Unser Kamerad Heiner May hat seinen letzten Kampf leider verloren.

Am 13. März kommandierte man mich nach Pawlohrad ins Zentrum der Ukraine. Wegen dichten Nebels fielen die vorgesehenen Einsätze aber aus. Ich flog eine Runde Platzschutz, doch es war nichts los im Luftraum. Die Front stand geschlossen am Donez. Einer der Kameraden feierte Geburtstag, und der Abend endete in einem üblen Besäufnis. Noch halb alkoholisiert schleppte ich mich am frühen Morgen zu meinem Flugzeug, um Platzschutz zu fliegen.
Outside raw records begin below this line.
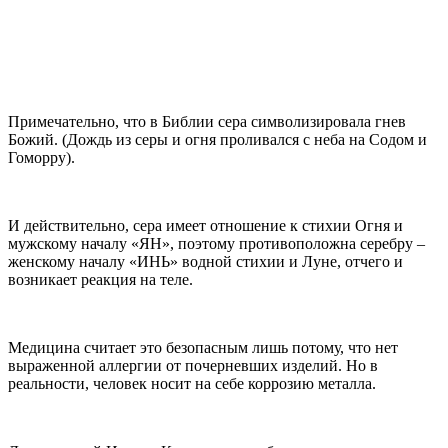
Примечательно, что в Библии сера символизировала гнев
Божий. (Дождь из серы и огня проливался с неба на Содом и
Гоморру).
И действительно, сера имеет отношение к стихии Огня и
мужскому началу «ЯН», поэтому противоположна серебру –
женскому началу «ИНЬ» водной стихии и Луне, отчего и
возникает реакция на теле.
Медицина считает это безопасным лишь потому, что нет
выраженной аллергии от почерневших изделий. Но в
реальности, человек носит на себе коррозию металла.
Ich musste mich sehr anstrengen, keinen Bruch zu machen.

In diesen Tagen lief es gar nicht rund für mich. Wir überführten sechs unserer Maschinen nach Dnjepropetrowsk, um sie bei unseren rumänischen Verbündeten abzuliefern. Bei der Landung auf der Betonbahn krachte ich zu schwer auf und beschädigte ein Fahrwerksbein. Auf dem Heimflug wurde ich von einem Feindangriff kalt erwischt, kassierte meinen ersten Treffer in der rechten Fläche und schaffte es gerade so mit Ach und Krach, heil zurückzukommen. Ein paar Tage später flogen wir einen Großeinsatz nahe Rostow. Bei starker Feindberührung verlor ich den Kontakt zum Feind und zur eigenen Einheit. Es wollte alles noch nicht so richtig klappen. Und die Pechsträhne hielt an. Oder war es mein Unvermögen?